Your gut contains anywhere between 500 and 1,000 microbes, and those microbes help keep you healthy. According to studies from the past several years, your environment can significantly impact the kind and diversity of bacteria that grows in the gut.
Since humans began spending more and more time indoors, they’ve limited their exposure to many of the microbes that would have stemmed the development of cat and dog allergies and asthma.
Scientists today are finding that there’s a window of time in which the immune system needs to learn how to identify harmful microbes. Known as the hygiene theory, this hypothesis proposes that children with pets are at an advantage. Not only do animals carry bacteria in their fur, but they also drag in germs after running outside in the dirt.
After all, a dog allergy is the body’s irrational response to animal dander.

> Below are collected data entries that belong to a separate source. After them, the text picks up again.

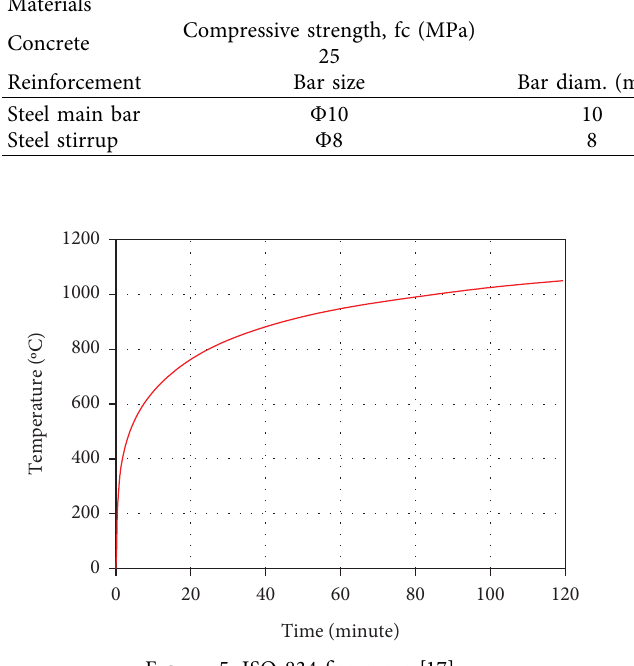
Figure 5: ISO-834 fre curve [17].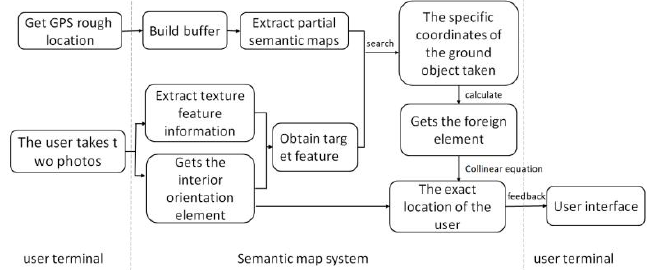
Figure 2 The Flowchart of The Intelligent Identification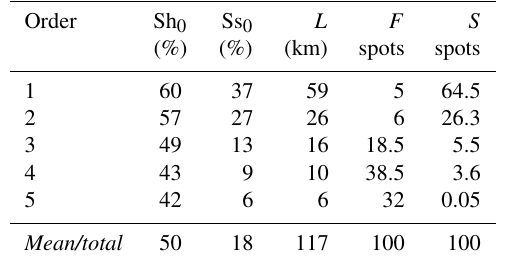
Table 5. Channel and flooded cell percentage summary. Sh 0 and Ss 0 correspond to the mean hill and stream slope, respectively. L corresponds to the total channel length. F spots and S spots cor- respond to the flooded and slide percentages,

The body, for some strange reason, incorrectly identifies the substance as harmful, and triggers an immune response. However, scientists are beginning to discover that they might actually be able to prevent the development of dog allergies in children after all.
In fact, animals may even help your children before they’re born. Evidence reveals higher levels of neonatal immune cells in umbilical cord blood of pregnant women who spent time on farms. Exposure to animals can have an incredible immunity-boosting effect up through a baby’s first three months of life.
That’ll mean no prescription drugs, no immunotherapy, no sniffles, and no miserable sleepless nights.
If you’re planning to grow your family you should know that there are no cures to dog allergies. The best medicine is, in fact, prevention. So, in case you needed another reason to spend time outdoors with your pet, know that he/she might just save your son or daughter a good deal of sneezing and coughing years down the line.